DIRECTIONS:
Could you please retype the records exactly, minus their pictures?

[Images with keypoint coordinates]

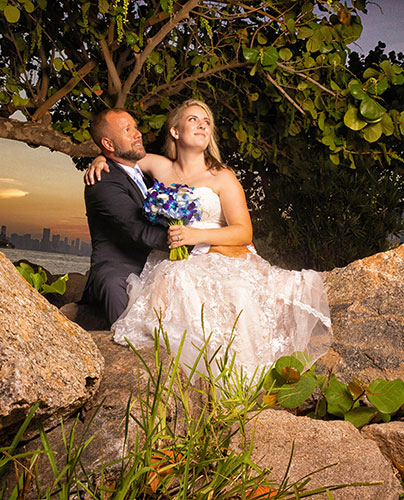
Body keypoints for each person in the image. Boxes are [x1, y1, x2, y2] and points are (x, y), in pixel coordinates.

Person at [85, 99, 332, 376]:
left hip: (216, 252)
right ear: (175, 132)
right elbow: (122, 157)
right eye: (193, 119)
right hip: (174, 258)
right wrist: (100, 158)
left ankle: (238, 377)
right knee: (169, 286)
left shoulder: (222, 177)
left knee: (232, 293)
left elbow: (244, 231)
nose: (202, 124)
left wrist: (195, 236)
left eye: (206, 122)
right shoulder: (159, 166)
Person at [81, 108, 169, 325]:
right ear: (109, 145)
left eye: (135, 127)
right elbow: (139, 230)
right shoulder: (102, 181)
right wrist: (192, 241)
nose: (137, 133)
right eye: (127, 130)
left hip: (157, 263)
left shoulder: (148, 176)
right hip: (121, 270)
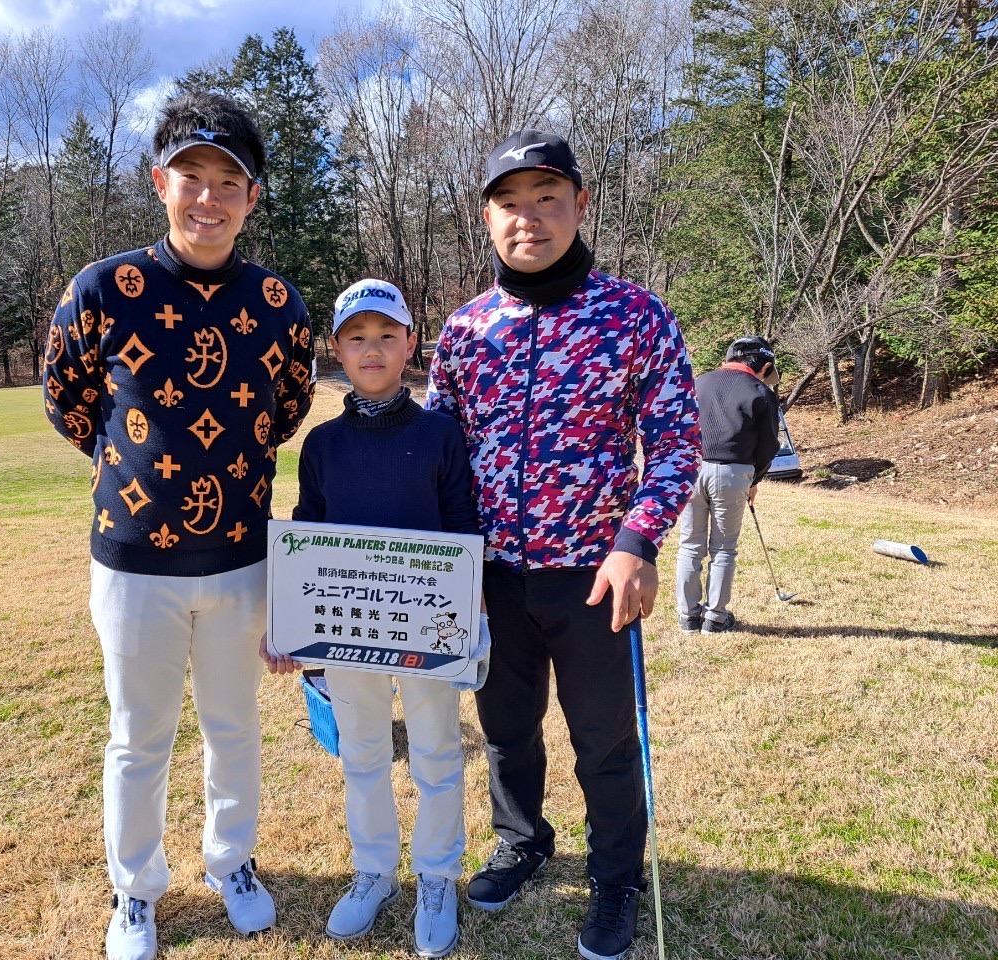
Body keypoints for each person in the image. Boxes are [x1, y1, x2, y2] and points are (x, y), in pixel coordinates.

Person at [41, 90, 315, 960]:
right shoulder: (102, 290)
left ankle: (232, 861)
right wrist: (135, 471)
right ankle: (135, 889)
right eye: (191, 177)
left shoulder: (279, 302)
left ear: (252, 197)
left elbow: (286, 410)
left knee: (234, 728)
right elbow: (68, 400)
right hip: (133, 568)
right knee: (139, 737)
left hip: (239, 562)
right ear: (160, 183)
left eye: (228, 181)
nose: (208, 198)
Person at [426, 129, 701, 960]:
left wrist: (637, 543)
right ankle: (522, 839)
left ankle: (616, 876)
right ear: (486, 218)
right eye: (509, 203)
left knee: (603, 740)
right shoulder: (465, 330)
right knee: (506, 729)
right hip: (491, 578)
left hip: (594, 575)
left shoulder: (636, 315)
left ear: (579, 205)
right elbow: (440, 454)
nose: (528, 218)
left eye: (547, 198)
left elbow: (677, 443)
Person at [260, 278, 488, 958]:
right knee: (362, 754)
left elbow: (461, 522)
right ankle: (374, 871)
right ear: (336, 349)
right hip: (348, 630)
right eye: (357, 337)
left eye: (387, 335)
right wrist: (288, 619)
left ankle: (437, 876)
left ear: (410, 345)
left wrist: (469, 604)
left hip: (425, 629)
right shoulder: (322, 445)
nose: (373, 349)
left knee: (437, 755)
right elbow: (307, 531)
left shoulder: (440, 435)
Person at [676, 336, 781, 634]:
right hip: (733, 473)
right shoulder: (761, 392)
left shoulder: (699, 382)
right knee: (723, 548)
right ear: (765, 367)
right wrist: (755, 480)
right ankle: (715, 618)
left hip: (692, 470)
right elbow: (768, 446)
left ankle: (688, 617)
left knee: (690, 545)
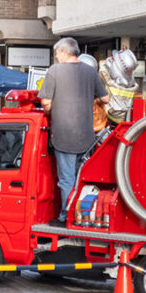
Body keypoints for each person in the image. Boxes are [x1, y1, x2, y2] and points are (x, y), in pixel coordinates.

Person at [37, 37, 110, 226]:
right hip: (87, 136)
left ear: (63, 52)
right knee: (82, 177)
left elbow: (45, 102)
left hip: (64, 135)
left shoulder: (54, 71)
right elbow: (106, 98)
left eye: (57, 54)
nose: (56, 57)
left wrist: (51, 109)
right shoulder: (90, 71)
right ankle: (82, 215)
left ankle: (66, 216)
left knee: (67, 179)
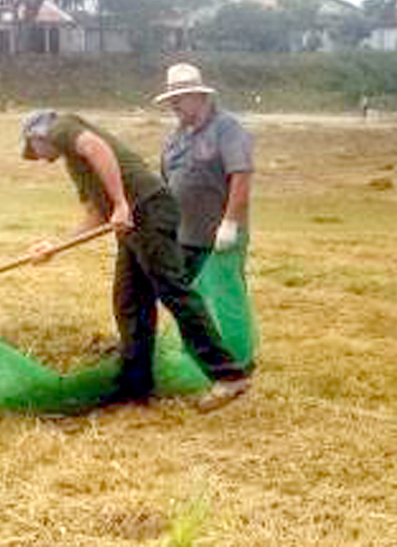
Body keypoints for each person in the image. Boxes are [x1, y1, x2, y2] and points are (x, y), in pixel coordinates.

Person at [21, 109, 252, 409]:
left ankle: (228, 375)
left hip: (149, 209)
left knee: (172, 289)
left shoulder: (60, 127)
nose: (37, 156)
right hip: (134, 219)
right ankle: (136, 385)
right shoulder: (76, 165)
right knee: (129, 299)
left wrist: (120, 203)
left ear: (36, 134)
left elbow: (96, 147)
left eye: (33, 149)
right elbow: (95, 215)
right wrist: (55, 247)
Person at [154, 63, 254, 283]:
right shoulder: (174, 138)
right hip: (182, 239)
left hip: (218, 240)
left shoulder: (226, 128)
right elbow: (166, 183)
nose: (173, 105)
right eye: (171, 99)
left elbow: (241, 176)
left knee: (222, 303)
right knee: (190, 305)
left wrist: (230, 224)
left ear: (199, 97)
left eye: (179, 99)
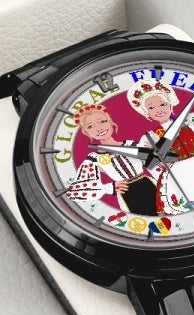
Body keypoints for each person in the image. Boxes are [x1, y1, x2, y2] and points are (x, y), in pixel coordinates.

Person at [62, 101, 172, 236]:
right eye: (90, 126)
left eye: (102, 122)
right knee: (144, 226)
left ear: (110, 122)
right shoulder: (94, 158)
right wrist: (109, 188)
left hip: (149, 185)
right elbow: (75, 191)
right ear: (86, 132)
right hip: (127, 193)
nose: (99, 128)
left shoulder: (131, 144)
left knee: (166, 217)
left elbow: (152, 162)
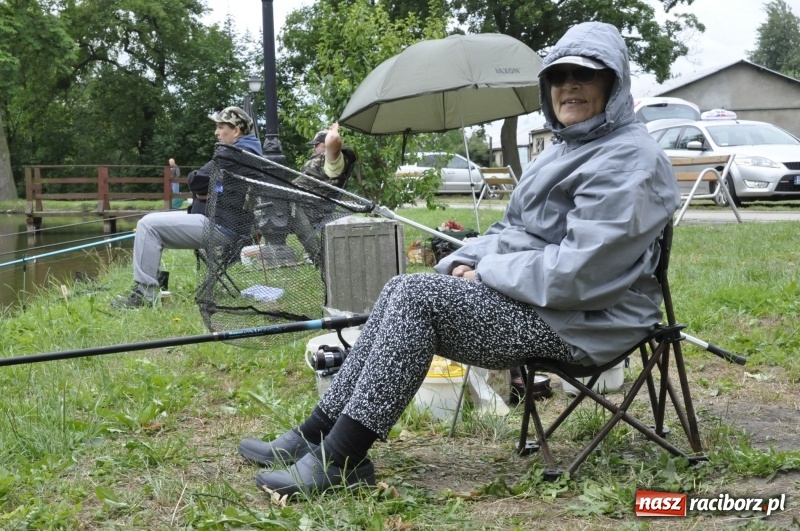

EXERCISE SOLUTION:
Body keypoints for each person in the image. Boxes are [x1, y1, x2, y2] and points are (x, y), in pixel coordinates.

Person at [85, 99, 332, 376]:
left hip: (216, 252)
right ear: (175, 132)
right elbow: (122, 157)
right eye: (193, 119)
right hip: (174, 258)
right wrist: (100, 158)
left ankle: (238, 377)
right knee: (169, 286)
left shoulder: (222, 177)
left knee: (232, 293)
left elbow: (244, 231)
nose: (202, 124)
left wrist: (195, 236)
left eye: (206, 122)
right shoulder: (159, 166)
Person at [81, 108, 169, 325]:
right ear: (109, 145)
left eye: (135, 127)
right elbow: (139, 230)
right shoulder: (102, 181)
right wrist: (192, 241)
nose: (137, 133)
right eye: (127, 130)
left hip: (157, 263)
left shoulder: (148, 176)
right hip: (121, 270)
Body keypoints for each person in the image. Boxes are [x1, y1, x2, y2] and points are (x, y), in pixel coordinates.

Person at [41, 90, 315, 960]:
right shoulder: (102, 290)
left ankle: (232, 861)
right wrist: (135, 471)
right ankle: (135, 889)
right eye: (191, 177)
left shoulder: (279, 302)
left ear: (252, 197)
left elbow: (286, 410)
left knee: (234, 728)
right elbow: (68, 400)
right hip: (133, 568)
right knee: (139, 737)
left hip: (239, 562)
right ear: (160, 183)
left eye: (228, 181)
nose: (208, 198)
Person at [426, 129, 701, 960]:
left wrist: (637, 543)
right ankle: (522, 839)
left ankle: (616, 876)
right ear: (486, 218)
right eye: (509, 203)
left knee: (603, 740)
right shoulder: (465, 330)
right knee: (506, 729)
right hip: (491, 578)
left hip: (594, 575)
left shoulder: (636, 315)
left ear: (579, 205)
right elbow: (440, 454)
nose: (528, 218)
left eye: (547, 198)
left elbow: (677, 443)
Person at [260, 278, 488, 958]:
right knee: (362, 754)
left elbow: (461, 522)
right ankle: (374, 871)
right ear: (336, 349)
right hip: (348, 630)
right eye: (357, 337)
left eye: (387, 335)
right wrist: (288, 619)
left ankle: (437, 876)
left ear: (410, 345)
left wrist: (469, 604)
left hip: (425, 629)
right shoulder: (322, 445)
nose: (373, 349)
left knee: (437, 755)
right elbow: (307, 531)
left shoulder: (440, 435)
Person at [676, 336, 781, 634]:
right hip: (733, 473)
right shoulder: (761, 392)
left shoulder: (699, 382)
right knee: (723, 548)
right ear: (765, 367)
right wrist: (755, 480)
right ankle: (715, 618)
left hip: (692, 470)
right elbow: (768, 446)
left ankle: (688, 617)
left knee: (690, 545)
Body keypoints for each person in the image. Boxes are [x1, y1, x2, y2] and points are (x, y), in pixel coordinates.

Person at [37, 37, 110, 226]:
right hip: (87, 136)
left ear: (63, 52)
right knee: (82, 177)
left elbow: (45, 102)
left hip: (64, 135)
left shoulder: (54, 71)
right elbow: (106, 98)
left eye: (57, 54)
nose: (56, 57)
left wrist: (51, 109)
right shoulder: (90, 71)
right ankle: (82, 215)
left ankle: (66, 216)
left knee: (67, 179)
Body keypoints for each person in the image. Boxes are [x1, y1, x2, y2] and points are (x, y), in pixel coordinates.

Person at [21, 109, 252, 409]:
left ankle: (228, 375)
left hip: (149, 209)
left knee: (172, 289)
left shoulder: (60, 127)
nose: (37, 156)
right hip: (134, 219)
right ankle: (136, 385)
right shoulder: (76, 165)
right knee: (129, 299)
left wrist: (120, 203)
left ear: (36, 134)
left elbow: (96, 147)
left eye: (33, 149)
right elbow: (95, 215)
right wrist: (55, 247)
Person at [154, 63, 254, 283]:
right shoulder: (174, 138)
right hip: (182, 239)
left hip: (218, 240)
left shoulder: (226, 128)
right elbow: (166, 183)
nose: (173, 105)
right eye: (171, 99)
left elbow: (241, 176)
left knee: (222, 303)
right knee: (190, 305)
left wrist: (230, 224)
left ear: (199, 97)
left eye: (179, 99)
Body keypoints for each person in the image. Boxes are [x1, y1, x2, y2] and points are (x, y), in pixel coordinates.

Person at [62, 101, 172, 236]:
right eye: (90, 126)
left eye: (102, 122)
right knee: (144, 226)
left ear: (110, 122)
right shoulder: (94, 158)
right wrist: (109, 188)
left hip: (149, 185)
right elbow: (75, 191)
right ear: (86, 132)
right hip: (127, 193)
nose: (99, 128)
left shoulder: (131, 144)
left knee: (166, 217)
left elbow: (152, 162)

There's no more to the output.